Bobbins are everywhere, crowding the view. Through them it is possible to catch glimpses of an employee, darting from one row to the other. Upon close inspection, it’s possible to see the tiny strands of cotton spinning around the machine.
English Fine Cottons, owned by synthetic materials producer Culimeta-Saveguard Ltd, received investment from the Textile Growth Fund in 2015, an EU fund aimed at bringing textile production back to the UK. When the mill opened, senior management expected and hoped the company to have 10-15 customers on its books buying its products, but have been shocked to receive something like 20 enquiries a week. “We’re quietly confident of success and we’ve already started reinvesting in more machinery,” says general manager Andy Ogden. When the company “fully matures” in five years, it expects to be employing 80 people and making a profit of between £5-10m.
So what changed in the international market to allow the UK back into this industry? “Nothing,” Ogden replies bluntly. “It could have happened in the UK all the way through that period.” He points out that Italy, Germany, and Portugal have never lost their spinning. The cotton mills in the UK were owned by conglomerated as opposed to family-owned companies, who had few qualms about pulling out when the going got tough. While cotton was dying in the UK, other European countries were adapting, and targeting the luxury market. “They moved into markets that were more suited to their textile industries. We really didn’t do that.”
English Fine Cottons aren’t trying to play the likes of India at their own game, but are producing high-end cotton that can be bought in small amounts – a possibility when you don’t need to ship. “It’s a quality, luxurious product; it’s a heritage product; it’s an heirloom product.” As such its competition is predominantly European. Bespoke, “Made in Britain” products are more fashionable than ever, and Ogden believes it is only right that Britain is producing its own cotton once again. “Jermyn Street is known as the shirt maker of the world, [but] it’s not British shirting.”
So what does this signify about British manufacturing in general? Ogden is emphatic about the ability of the UK to produce. “We are a country of doers. Why can’t we do it? Why can’t we make this work? … [With] investment in machinery, staffing and training we can be the best manufacturers in the world.” In the past, have politicians and companies given up too quickly? “In pockets, every government has supported some part of manufacturing. The one area that we saw that hadn’t been until very recently focused on is
the essential industries [including textiles]. If Brexit meant that we couldn’t buy any imports, how are we going to clothe ourselves?”
While the return of cotton spinning is creating revenue and jobs for the local area – almost 50 per cent of the mill’s staff walk to work – the historical and cultural significance of the industry also makes the revival emotive. Manhar Agraval is the mill’s spinning manager, and he worked in cotton spinning before it disappeared 30 years ago. Did he ever think it would come back? “No. A lot of people I meet say they never thought that it’s going to come back again.” For Agraval, cotton is personal. “What I am today is all down to the cotton industry.”

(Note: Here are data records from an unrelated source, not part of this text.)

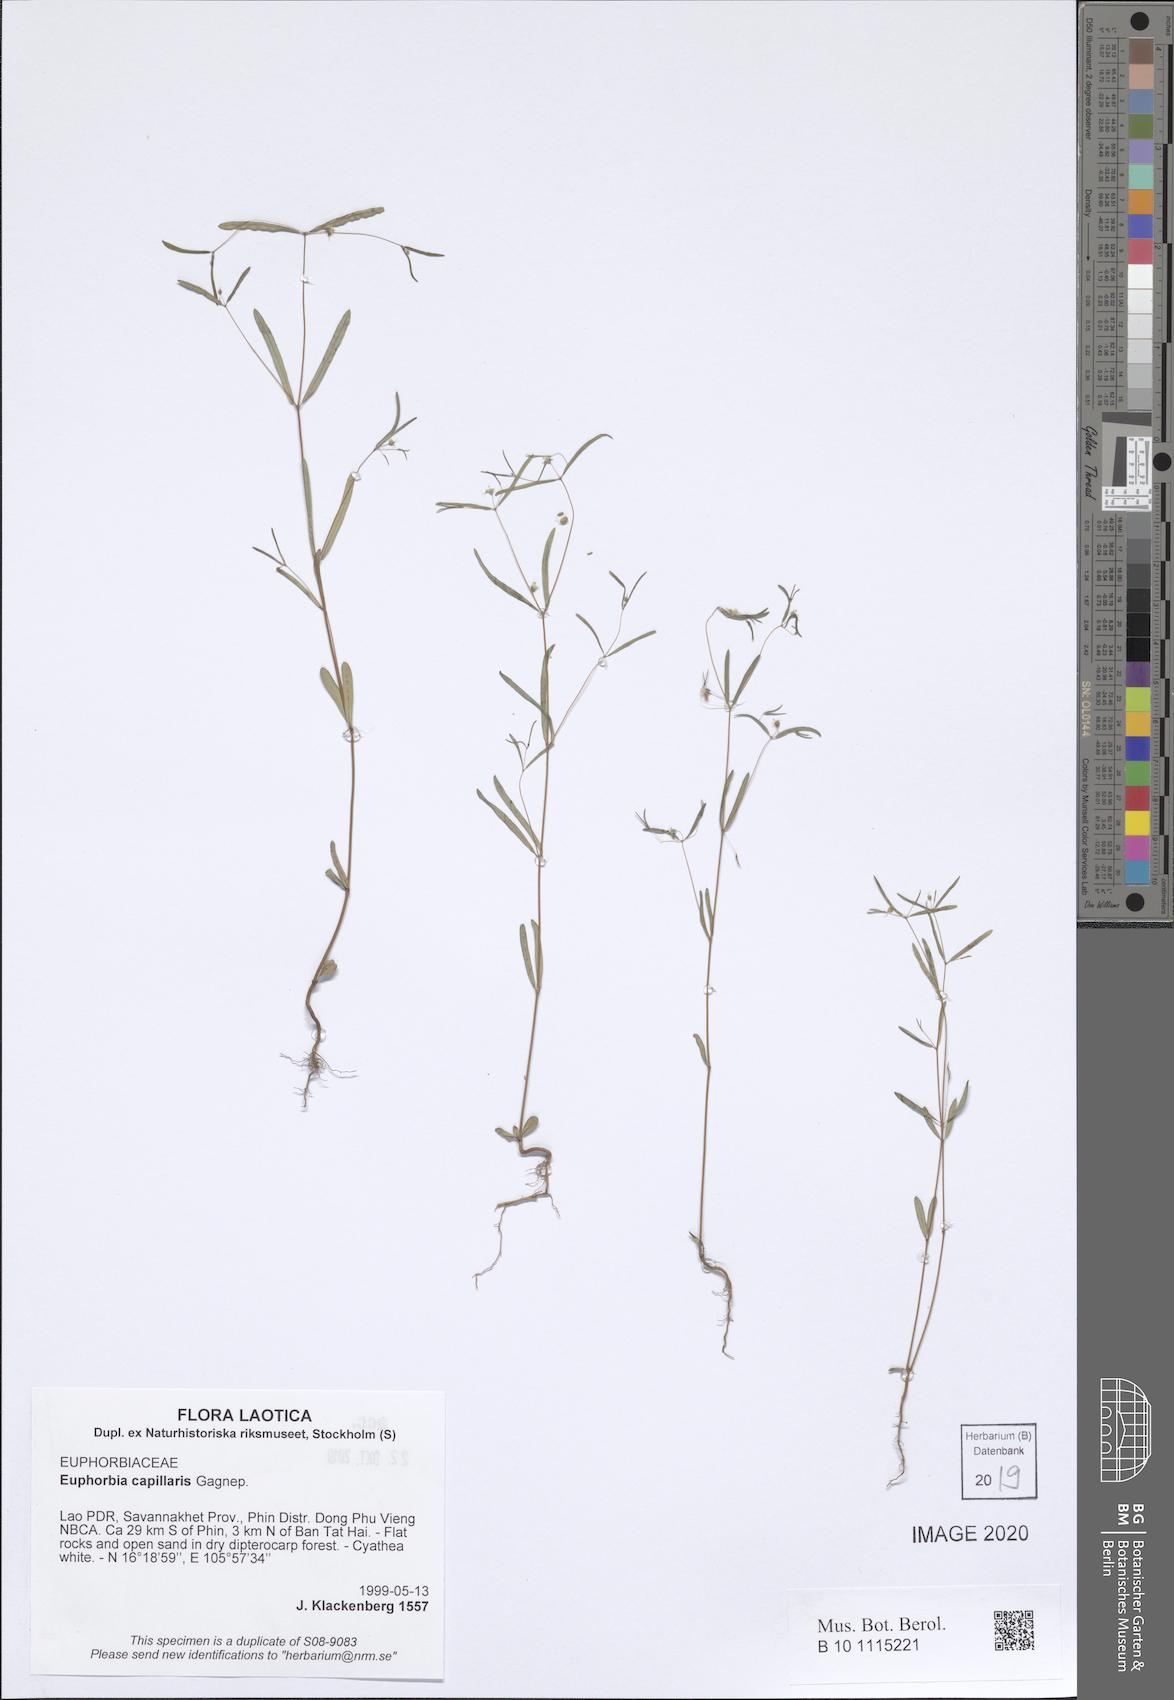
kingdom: Plantae
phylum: Tracheophyta
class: Magnoliopsida
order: Malpighiales
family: Euphorbiaceae
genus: Euphorbia
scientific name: Euphorbia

Ogden sees the return as symbolic of northern potential. “The ingenuity of the North, the drive, the passion, the dogged sheer determination is something that I’m very proud of.” Is English Fine Cottons part of the Northern Powerhouse? He cites a chain of locally owned companies through which the life cycle of a cotton product can be traced, beginning with the mill. “A network of partner businesses that are all working together to generate something that’s got value and quality, that stays within the region. That’s the Northern Powerhouse.”
Looking out from the top of the mill through the snow, it’s possible to make out bursts of smoke rising from industrial buildings stretching into the distance until the Pennines emerge as a wall. It’s a scene straight out of a Lowry painting. With the whir of cotton spinners behind, it feels like the industrial North has been resurrected.